Exercise directions: Return each of the entries below precisely as it appears.

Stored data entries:

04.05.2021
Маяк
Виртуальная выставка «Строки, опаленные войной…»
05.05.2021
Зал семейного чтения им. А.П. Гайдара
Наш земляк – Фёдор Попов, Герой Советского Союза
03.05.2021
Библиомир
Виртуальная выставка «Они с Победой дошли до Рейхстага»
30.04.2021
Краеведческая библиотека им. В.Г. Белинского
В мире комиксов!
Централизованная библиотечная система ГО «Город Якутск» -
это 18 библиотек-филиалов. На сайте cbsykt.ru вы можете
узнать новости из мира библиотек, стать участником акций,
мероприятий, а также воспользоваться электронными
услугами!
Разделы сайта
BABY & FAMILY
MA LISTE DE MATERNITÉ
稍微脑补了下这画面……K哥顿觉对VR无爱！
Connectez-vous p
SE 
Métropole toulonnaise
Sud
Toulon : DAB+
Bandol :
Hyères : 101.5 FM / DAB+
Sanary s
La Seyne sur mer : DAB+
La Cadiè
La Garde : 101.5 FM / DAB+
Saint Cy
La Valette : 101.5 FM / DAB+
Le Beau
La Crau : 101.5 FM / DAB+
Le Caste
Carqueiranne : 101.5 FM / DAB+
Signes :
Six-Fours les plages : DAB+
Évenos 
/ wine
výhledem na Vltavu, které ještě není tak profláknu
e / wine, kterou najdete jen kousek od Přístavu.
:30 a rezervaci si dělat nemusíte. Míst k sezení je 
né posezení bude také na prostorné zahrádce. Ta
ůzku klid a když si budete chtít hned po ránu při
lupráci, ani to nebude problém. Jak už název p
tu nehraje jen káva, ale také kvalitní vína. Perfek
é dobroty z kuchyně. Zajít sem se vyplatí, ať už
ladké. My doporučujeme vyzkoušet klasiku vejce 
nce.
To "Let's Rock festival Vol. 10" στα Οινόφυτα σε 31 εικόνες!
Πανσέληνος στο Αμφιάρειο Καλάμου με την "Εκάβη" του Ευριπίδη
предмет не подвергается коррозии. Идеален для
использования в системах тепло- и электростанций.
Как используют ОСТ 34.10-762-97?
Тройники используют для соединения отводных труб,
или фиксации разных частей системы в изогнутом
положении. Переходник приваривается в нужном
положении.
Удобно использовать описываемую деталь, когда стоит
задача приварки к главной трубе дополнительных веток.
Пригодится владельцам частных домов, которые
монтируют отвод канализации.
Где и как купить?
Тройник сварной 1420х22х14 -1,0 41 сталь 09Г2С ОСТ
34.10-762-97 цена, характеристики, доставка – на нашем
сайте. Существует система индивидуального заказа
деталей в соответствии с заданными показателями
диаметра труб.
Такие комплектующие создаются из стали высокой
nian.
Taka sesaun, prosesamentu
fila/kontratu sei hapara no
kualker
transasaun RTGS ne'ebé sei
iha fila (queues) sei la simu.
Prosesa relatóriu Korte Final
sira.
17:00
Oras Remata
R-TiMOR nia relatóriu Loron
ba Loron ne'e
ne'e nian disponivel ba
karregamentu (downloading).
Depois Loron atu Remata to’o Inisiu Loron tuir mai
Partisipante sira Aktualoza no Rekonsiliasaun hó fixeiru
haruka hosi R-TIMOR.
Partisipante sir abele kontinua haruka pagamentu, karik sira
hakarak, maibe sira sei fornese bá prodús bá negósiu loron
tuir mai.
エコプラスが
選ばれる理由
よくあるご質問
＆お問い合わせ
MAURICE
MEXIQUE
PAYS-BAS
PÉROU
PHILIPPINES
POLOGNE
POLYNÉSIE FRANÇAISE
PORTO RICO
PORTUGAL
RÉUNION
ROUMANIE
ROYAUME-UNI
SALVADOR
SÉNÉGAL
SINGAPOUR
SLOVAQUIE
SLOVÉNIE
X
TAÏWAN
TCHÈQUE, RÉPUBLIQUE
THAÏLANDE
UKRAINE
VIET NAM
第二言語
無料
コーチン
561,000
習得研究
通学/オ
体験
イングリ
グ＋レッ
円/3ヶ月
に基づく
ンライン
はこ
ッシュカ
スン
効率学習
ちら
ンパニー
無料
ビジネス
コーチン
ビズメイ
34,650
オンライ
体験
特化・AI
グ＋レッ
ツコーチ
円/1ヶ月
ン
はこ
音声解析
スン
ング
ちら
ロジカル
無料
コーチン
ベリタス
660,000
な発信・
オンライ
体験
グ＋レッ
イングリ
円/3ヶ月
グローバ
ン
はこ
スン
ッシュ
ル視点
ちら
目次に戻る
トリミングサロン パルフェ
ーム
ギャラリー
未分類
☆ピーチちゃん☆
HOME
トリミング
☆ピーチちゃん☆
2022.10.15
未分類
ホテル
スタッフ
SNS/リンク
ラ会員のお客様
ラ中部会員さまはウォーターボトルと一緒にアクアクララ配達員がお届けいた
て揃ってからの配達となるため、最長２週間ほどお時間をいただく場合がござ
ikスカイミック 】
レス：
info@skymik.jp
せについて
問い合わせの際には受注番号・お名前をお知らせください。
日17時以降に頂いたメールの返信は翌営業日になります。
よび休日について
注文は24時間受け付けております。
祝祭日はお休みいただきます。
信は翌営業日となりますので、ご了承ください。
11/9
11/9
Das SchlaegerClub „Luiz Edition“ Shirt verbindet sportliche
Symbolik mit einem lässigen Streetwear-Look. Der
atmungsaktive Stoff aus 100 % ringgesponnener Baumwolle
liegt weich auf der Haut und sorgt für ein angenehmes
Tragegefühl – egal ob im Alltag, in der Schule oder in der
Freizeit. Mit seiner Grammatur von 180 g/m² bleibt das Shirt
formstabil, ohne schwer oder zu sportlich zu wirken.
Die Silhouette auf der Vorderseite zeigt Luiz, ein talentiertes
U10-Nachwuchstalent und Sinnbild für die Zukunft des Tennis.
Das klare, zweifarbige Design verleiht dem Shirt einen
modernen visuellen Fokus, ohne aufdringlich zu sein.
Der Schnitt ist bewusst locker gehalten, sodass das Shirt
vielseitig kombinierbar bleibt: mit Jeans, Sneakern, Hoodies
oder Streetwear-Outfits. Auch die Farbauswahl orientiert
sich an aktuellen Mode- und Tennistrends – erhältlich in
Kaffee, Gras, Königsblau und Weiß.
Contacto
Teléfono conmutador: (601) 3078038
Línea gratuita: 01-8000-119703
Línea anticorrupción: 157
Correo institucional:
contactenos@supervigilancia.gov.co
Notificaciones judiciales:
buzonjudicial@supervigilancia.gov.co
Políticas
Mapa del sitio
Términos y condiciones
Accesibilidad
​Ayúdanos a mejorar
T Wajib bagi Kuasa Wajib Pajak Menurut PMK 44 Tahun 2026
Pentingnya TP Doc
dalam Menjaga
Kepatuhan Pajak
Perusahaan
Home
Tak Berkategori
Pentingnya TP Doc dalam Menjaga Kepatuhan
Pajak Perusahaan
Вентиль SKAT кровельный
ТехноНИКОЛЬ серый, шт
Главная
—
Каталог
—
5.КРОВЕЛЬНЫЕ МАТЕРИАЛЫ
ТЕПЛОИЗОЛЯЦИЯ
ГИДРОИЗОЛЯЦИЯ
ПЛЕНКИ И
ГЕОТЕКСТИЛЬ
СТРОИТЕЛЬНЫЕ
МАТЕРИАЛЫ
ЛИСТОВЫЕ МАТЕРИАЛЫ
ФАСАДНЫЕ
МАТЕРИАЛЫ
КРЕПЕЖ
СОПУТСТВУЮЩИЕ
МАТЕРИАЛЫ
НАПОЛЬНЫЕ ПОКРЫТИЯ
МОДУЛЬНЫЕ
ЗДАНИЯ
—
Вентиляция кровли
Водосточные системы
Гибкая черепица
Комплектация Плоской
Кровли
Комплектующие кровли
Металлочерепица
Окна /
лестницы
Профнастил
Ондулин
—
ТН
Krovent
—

Task result:
04.05.2021
Маяк
Виртуальная выставка «Строки, опаленные войной…»
05.05.2021
Зал семейного чтения им. А.П. Гайдара
Наш земляк – Фёдор Попов, Герой Советского Союза
03.05.2021
Библиомир
Виртуальная выставка «Они с Победой дошли до Рейхстага»
30.04.2021
Краеведческая библиотека им. В.Г. Белинского
В мире комиксов!
Централизованная библиотечная система ГО «Город Якутск» -
это 18 библиотек-филиалов. На сайте cbsykt.ru вы можете
узнать новости из мира библиотек, стать участником акций,
мероприятий, а также воспользоваться электронными
услугами!
Разделы сайта
BABY & FAMILY
MA LISTE DE MATERNITÉ
稍微脑补了下这画面……K哥顿觉对VR无爱！
Connectez-vous p
SE 
Métropole toulonnaise
Sud
Toulon : DAB+
Bandol :
Hyères : 101.5 FM / DAB+
Sanary s
La Seyne sur mer : DAB+
La Cadiè
La Garde : 101.5 FM / DAB+
Saint Cy
La Valette : 101.5 FM / DAB+
Le Beau
La Crau : 101.5 FM / DAB+
Le Caste
Carqueiranne : 101.5 FM / DAB+
Signes :
Six-Fours les plages : DAB+
Évenos 
/ wine
výhledem na Vltavu, které ještě není tak profláknu
e / wine, kterou najdete jen kousek od Přístavu.
:30 a rezervaci si dělat nemusíte. Míst k sezení je 
né posezení bude také na prostorné zahrádce. Ta
ůzku klid a když si budete chtít hned po ránu při
lupráci, ani to nebude problém. Jak už název p
tu nehraje jen káva, ale také kvalitní vína. Perfek
é dobroty z kuchyně. Zajít sem se vyplatí, ať už
ladké. My doporučujeme vyzkoušet klasiku vejce 
nce.
To "Let's Rock festival Vol. 10" στα Οινόφυτα σε 31 εικόνες!
Πανσέληνος στο Αμφιάρειο Καλάμου με την "Εκάβη" του Ευριπίδη
предмет не подвергается коррозии. Идеален для
использования в системах тепло- и электростанций.
Как используют ОСТ 34.10-762-97?
Тройники используют для соединения отводных труб,
или фиксации разных частей системы в изогнутом
положении. Переходник приваривается в нужном
положении.
Удобно использовать описываемую деталь, когда стоит
задача приварки к главной трубе дополнительных веток.
Пригодится владельцам частных домов, которые
монтируют отвод канализации.
Где и как купить?
Тройник сварной 1420х22х14 -1,0 41 сталь 09Г2С ОСТ
34.10-762-97 цена, характеристики, доставка – на нашем
сайте. Существует система индивидуального заказа
деталей в соответствии с заданными показателями
диаметра труб.
Такие комплектующие создаются из стали высокой
nian.
Taka sesaun, prosesamentu
fila/kontratu sei hapara no
kualker
transasaun RTGS ne'ebé sei
iha fila (queues) sei la simu.
Prosesa relatóriu Korte Final
sira.
17:00
Oras Remata
R-TiMOR nia relatóriu Loron
ba Loron ne'e
ne'e nian disponivel ba
karregamentu (downloading).
Depois Loron atu Remata to’o Inisiu Loron tuir mai
Partisipante sira Aktualoza no Rekonsiliasaun hó fixeiru
haruka hosi R-TIMOR.
Partisipante sir abele kontinua haruka pagamentu, karik sira
hakarak, maibe sira sei fornese bá prodús bá negósiu loron
tuir mai.
エコプラスが
選ばれる理由
よくあるご質問
＆お問い合わせ
MAURICE
MEXIQUE
PAYS-BAS
PÉROU
PHILIPPINES
POLOGNE
POLYNÉSIE FRANÇAISE
PORTO RICO
PORTUGAL
RÉUNION
ROUMANIE
ROYAUME-UNI
SALVADOR
SÉNÉGAL
SINGAPOUR
SLOVAQUIE
SLOVÉNIE
X
TAÏWAN
TCHÈQUE, RÉPUBLIQUE
THAÏLANDE
UKRAINE
VIET NAM
第二言語
無料
コーチン
561,000
習得研究
通学/オ
体験
イングリ
グ＋レッ
円/3ヶ月
に基づく
ンライン
はこ
ッシュカ
スン
効率学習
ちら
ンパニー
無料
ビジネス
コーチン
ビズメイ
34,650
オンライ
体験
特化・AI
グ＋レッ
ツコーチ
円/1ヶ月
ン
はこ
音声解析
スン
ング
ちら
ロジカル
無料
コーチン
ベリタス
660,000
な発信・
オンライ
体験
グ＋レッ
イングリ
円/3ヶ月
グローバ
ン
はこ
スン
ッシュ
ル視点
ちら
目次に戻る
トリミングサロン パルフェ
ーム
ギャラリー
未分類
☆ピーチちゃん☆
HOME
トリミング
☆ピーチちゃん☆
2022.10.15
未分類
ホテル
スタッフ
SNS/リンク
ラ会員のお客様
ラ中部会員さまはウォーターボトルと一緒にアクアクララ配達員がお届けいた
て揃ってからの配達となるため、最長２週間ほどお時間をいただく場合がござ
ikスカイミック 】
レス：
info@skymik.jp
せについて
問い合わせの際には受注番号・お名前をお知らせください。
日17時以降に頂いたメールの返信は翌営業日になります。
よび休日について
注文は24時間受け付けております。
祝祭日はお休みいただきます。
信は翌営業日となりますので、ご了承ください。
11/9
11/9
Das SchlaegerClub „Luiz Edition“ Shirt verbindet sportliche
Symbolik mit einem lässigen Streetwear-Look. Der
atmungsaktive Stoff aus 100 % ringgesponnener Baumwolle
liegt weich auf der Haut und sorgt für ein angenehmes
Tragegefühl – egal ob im Alltag, in der Schule oder in der
Freizeit. Mit seiner Grammatur von 180 g/m² bleibt das Shirt
formstabil, ohne schwer oder zu sportlich zu wirken.
Die Silhouette auf der Vorderseite zeigt Luiz, ein talentiertes
U10-Nachwuchstalent und Sinnbild für die Zukunft des Tennis.
Das klare, zweifarbige Design verleiht dem Shirt einen
modernen visuellen Fokus, ohne aufdringlich zu sein.
Der Schnitt ist bewusst locker gehalten, sodass das Shirt
vielseitig kombinierbar bleibt: mit Jeans, Sneakern, Hoodies
oder Streetwear-Outfits. Auch die Farbauswahl orientiert
sich an aktuellen Mode- und Tennistrends – erhältlich in
Kaffee, Gras, Königsblau und Weiß.
Contacto
Teléfono conmutador: (601) 3078038
Línea gratuita: 01-8000-119703
Línea anticorrupción: 157
Correo institucional:
contactenos@supervigilancia.gov.co
Notificaciones judiciales:
buzonjudicial@supervigilancia.gov.co
Políticas
Mapa del sitio
Términos y condiciones
Accesibilidad
​Ayúdanos a mejorar
T Wajib bagi Kuasa Wajib Pajak Menurut PMK 44 Tahun 2026
Pentingnya TP Doc
dalam Menjaga
Kepatuhan Pajak
Perusahaan
Home
Tak Berkategori
Pentingnya TP Doc dalam Menjaga Kepatuhan
Pajak Perusahaan
Вентиль SKAT кровельный
ТехноНИКОЛЬ серый, шт
Главная
—
Каталог
—
5.КРОВЕЛЬНЫЕ МАТЕРИАЛЫ
ТЕПЛОИЗОЛЯЦИЯ
ГИДРОИЗОЛЯЦИЯ
ПЛЕНКИ И
ГЕОТЕКСТИЛЬ
СТРОИТЕЛЬНЫЕ
МАТЕРИАЛЫ
ЛИСТОВЫЕ МАТЕРИАЛЫ
ФАСАДНЫЕ
МАТЕРИАЛЫ
КРЕПЕЖ
СОПУТСТВУЮЩИЕ
МАТЕРИАЛЫ
НАПОЛЬНЫЕ ПОКРЫТИЯ
МОДУЛЬНЫЕ
ЗДАНИЯ
—
Вентиляция кровли
Водосточные системы
Гибкая черепица
Комплектация Плоской
Кровли
Комплектующие кровли
Металлочерепица
Окна /
лестницы
Профнастил
Ондулин
—
ТН
Krovent
—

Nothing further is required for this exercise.